Again you, Michael, are more confident of straight line stopping with this
tyre configuration than having 2mm on the back and 8mm on the front? If so,
then please don't drive behind me when I am on a motorway in the wet.
And why didn't you understand my comment about a front engine car sinking
front first in a lake? I didn't explain it as I thought that I would be
patronising! However, the point is (as you correctly alluded to), front
engine cars are heavy in the front. (Focus news group, I assume we are
talking about front engined cars here are we?). When any car breaks heavily
most of the weight 'transferes' to the front. With a front engined car
there is vertually no weight on the rear and therefore virtually no breaking
force given by the rear tyres. Why do you want any treadon the back under
these straight line maximum breaking conditions in the worst weather? You
don't, but you do when whizzing around corners quick, especially if the car
heals over so much the offside rear tyre is off the ground!
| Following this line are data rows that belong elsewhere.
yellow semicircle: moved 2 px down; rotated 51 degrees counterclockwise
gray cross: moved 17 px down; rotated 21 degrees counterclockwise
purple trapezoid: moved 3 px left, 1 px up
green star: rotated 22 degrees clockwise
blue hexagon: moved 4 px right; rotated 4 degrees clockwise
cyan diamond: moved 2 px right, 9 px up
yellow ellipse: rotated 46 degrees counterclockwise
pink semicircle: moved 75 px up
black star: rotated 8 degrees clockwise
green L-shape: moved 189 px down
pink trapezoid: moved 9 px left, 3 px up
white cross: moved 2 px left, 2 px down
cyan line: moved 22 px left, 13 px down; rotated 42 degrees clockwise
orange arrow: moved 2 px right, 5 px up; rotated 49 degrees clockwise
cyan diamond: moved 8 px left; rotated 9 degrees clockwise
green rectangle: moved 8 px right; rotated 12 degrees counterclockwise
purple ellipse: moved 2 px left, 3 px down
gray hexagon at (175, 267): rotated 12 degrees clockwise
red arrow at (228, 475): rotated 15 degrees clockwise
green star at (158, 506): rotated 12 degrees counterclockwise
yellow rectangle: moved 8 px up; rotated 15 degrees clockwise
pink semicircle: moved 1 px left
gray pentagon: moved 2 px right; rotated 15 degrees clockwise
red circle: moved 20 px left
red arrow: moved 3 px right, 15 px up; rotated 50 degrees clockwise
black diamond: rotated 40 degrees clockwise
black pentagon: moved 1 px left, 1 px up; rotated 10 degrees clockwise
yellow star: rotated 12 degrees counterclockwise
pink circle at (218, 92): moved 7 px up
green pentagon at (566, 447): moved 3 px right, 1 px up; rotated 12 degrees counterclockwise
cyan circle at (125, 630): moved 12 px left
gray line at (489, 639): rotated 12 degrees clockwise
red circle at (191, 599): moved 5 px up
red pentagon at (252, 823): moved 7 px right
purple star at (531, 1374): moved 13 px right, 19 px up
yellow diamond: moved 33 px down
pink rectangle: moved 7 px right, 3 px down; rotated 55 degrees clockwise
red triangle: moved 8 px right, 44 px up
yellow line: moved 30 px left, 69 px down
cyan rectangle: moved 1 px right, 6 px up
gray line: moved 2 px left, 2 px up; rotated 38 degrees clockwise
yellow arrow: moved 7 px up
So its all a matter what you use your car for. Racing, or trying to not run
over kids that dash out in front of you!
Take my advice chaps, watch the current child safety advert with the kid
that is going to be run over cause the car was doing 35 mph rather than 30
mph. The front tyres are locked and smoking, the rears are free and are
rotating. Draw your own conclusions about the laws of physics and which
tyres need the tread in the wet.
And bear in mind that the Focus cars you see on race tracks are stripped
out, different engines, different suspension, different ....... and
everthing is balanced, and I bet they don't put tyres with 2mm of tread left
back on the car to get another 2000 miles out of them as I do!